KÜRDİSTAN VE ORTADOĞU’DA NELER OLUYOR?

Bölgemize ilişkin o kadar çok değerlendirme ve tahlil yapılıyor ki, her gün yeni senaryo ve komplo teorileriyle uyanmaktayız. Başta Amerikan emperyalizmi olmak üzere bütün emperyalistler kendi çıkarları doğrultusunda planlar yapmakta, dost ve düşmanlarını izledikleri siyasete göre belirlemektedirler. Zaman zaman taşeron örgütler oluşturarak taktikler ve politikalar üretmektedirler. Dinler arası savaşları kışkırtmakta böl- parçala -yönet politikasını çok muazzam işletmekte, uygulamakta ülkeleri, bölgeleri ve dünyayı yeniden düzenlemekte kendine uygun işbirlikçi faşist devletler vb. yönetimler oluşturmaktadırlar. Yaklaşık otuz yıldır ABD ve müttefik - emperyalist devletler uzun vadeli planlarını hayata geçirmek için her yolu denemekte ve mubah görmektedirler. 1980’lerde başlatılan ABD ve Avrupalı emperyalistlerin planları -projeleri Filistin ve Lübnan’ın işgaliyle başlatıldı. Ardından kâh Rus emperyalistleriyle yürütülen bölgede egemenlik sağlama dalaşı, Ürdün’ün, Mısır’ın devreye sokularak, Suriye’ye karşı özünde İsrail’in yanında yer alması ta, o gün bizlere neler olacağına ışık tutuyordu. Kuveyt, Irak, Tunus, Libya, Mısır, Suriye, Kürdistan, İran vb. ülkelerdeki gelişmeler bu planlamanın açık bir sonucudur. Planlayanlar başta dünya halklarının baş düşmanı Amerikan emperyalizmi, onun müttefiki olan AB emperyalistleri ve de Türkiye gibi yarı sömürge, sömürge işbirlikçi faşist devletlerdir. Buraya kadar anlaşılmayacak bir iey yoktur.

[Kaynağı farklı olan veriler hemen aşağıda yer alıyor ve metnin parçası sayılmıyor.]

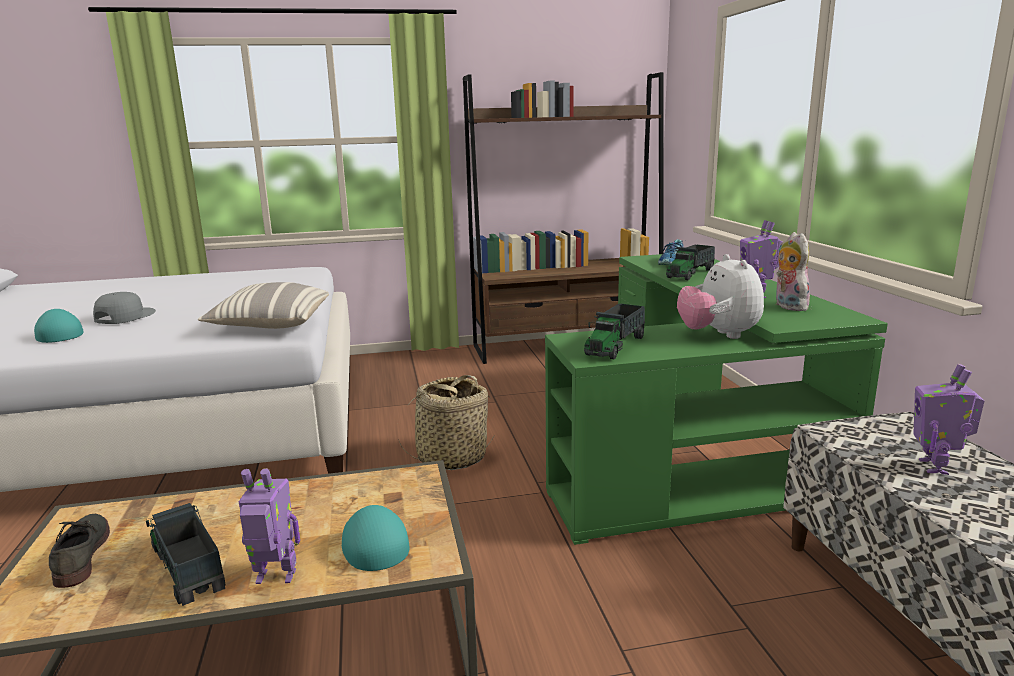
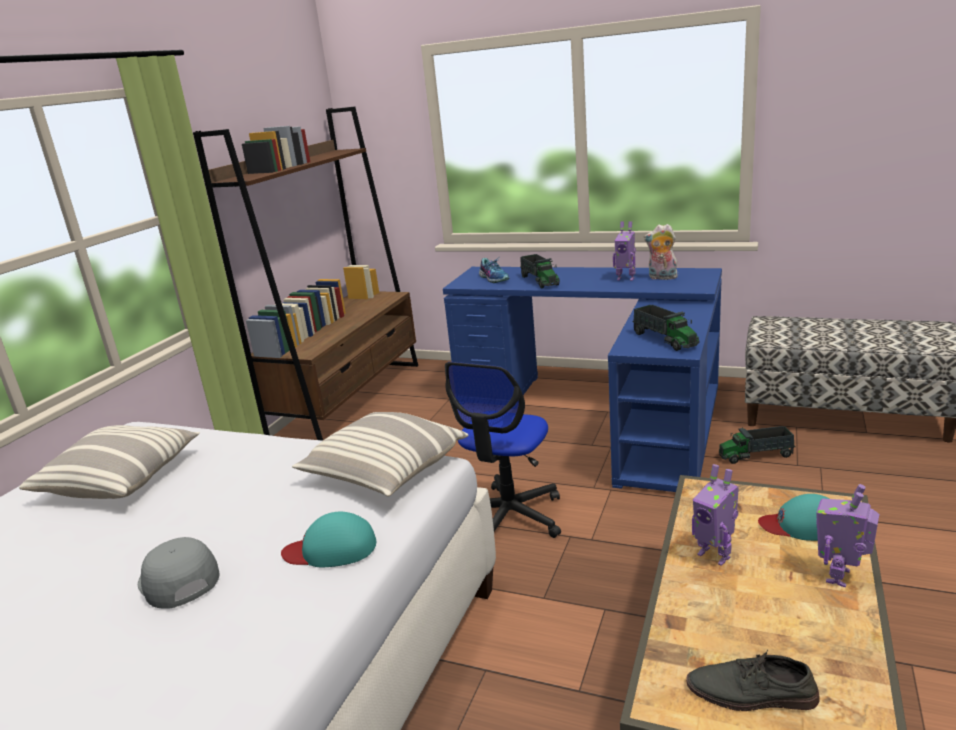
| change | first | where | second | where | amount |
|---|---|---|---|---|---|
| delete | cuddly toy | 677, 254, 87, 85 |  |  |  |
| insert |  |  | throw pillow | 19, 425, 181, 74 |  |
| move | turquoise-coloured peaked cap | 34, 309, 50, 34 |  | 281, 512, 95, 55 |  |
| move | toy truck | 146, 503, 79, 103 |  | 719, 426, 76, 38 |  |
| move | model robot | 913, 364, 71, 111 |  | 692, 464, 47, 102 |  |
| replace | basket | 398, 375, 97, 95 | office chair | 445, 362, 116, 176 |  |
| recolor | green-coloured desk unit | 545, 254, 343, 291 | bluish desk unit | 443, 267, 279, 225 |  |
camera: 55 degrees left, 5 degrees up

ABD, İngiliz, Fransız emperyalizmi ve İsrail faşist Siyonist devleti, bunlarla işbirliği yapan Ortadoğu’daki faşist devletler geleceğe yönelik stratejik planlarında bir adım geri atmamışlardır. Aksine böl, parçala, yönet onlar için artık yetersiz geldiğinden sömürü ve daha fazla kar hırslarını yerine getirerek Ortadoğu’da taşeron örgütler kurmakta, terör ve katliam yetmezmiş gibi var olan bütün değerleri yıkıma uğratmak, paramparça etmektedir. Kendi kurduğu kukla -piyon -radikal İslami faşist örgütleri her türlü desteklemekte, en modern silahlarla donatmakta, Suriye’de, Irak’ta ve Kürdistan’da İslami faşist terörü estirerek hedefine ulaşmak istemektedir. Bunun en iyi örneği Amerikan başkanı OBAMA’NIN 5 milyar doların Suriye’deki muhaliflere aktarılması için Senatoya sunmasıdır. On yıllardır İsrail zulmü maddi, teknik, manevi, silah vb. şeklinde desteklenmektedir. Filistin halkına ve Ortadoğu halklarına karşı İsrail Siyonist devleti Amerika ve Avrupalı emperyalist devletlerce her yönlü desteklenmektedir. Ortadoğu’da yaratılan her yeni kaosun ardından İsrail Siyonist devleti mazlum Filistin halklarına saldırmakta katliam, yıkım ve terör estirmekte Filistin ekonomisini yerle bir etmektedir. Her seferinde değişik ve yeni gündemlerle yapılan katliamları gizlemeyi hedeflemektedirler. Bugüne kadar görülmemiş katliam ve zulümler uygulatarak Ortadoğu ve Kürdistan halklarını kesintisiz teslim almak istemektedir. Başını ABD, Fransız ve İngilizlerin çektiği emperyalist kalkanla koruma altında tutulan Siyonist İsrail devleti ve işbirlikçi yarı-sömürge Mısır, Ürdün ve Türkiye’nin faşist devletleriyle bu planını uygulatmakta verdiği görevleri harfiyen yerine getirmelerini istemektedir.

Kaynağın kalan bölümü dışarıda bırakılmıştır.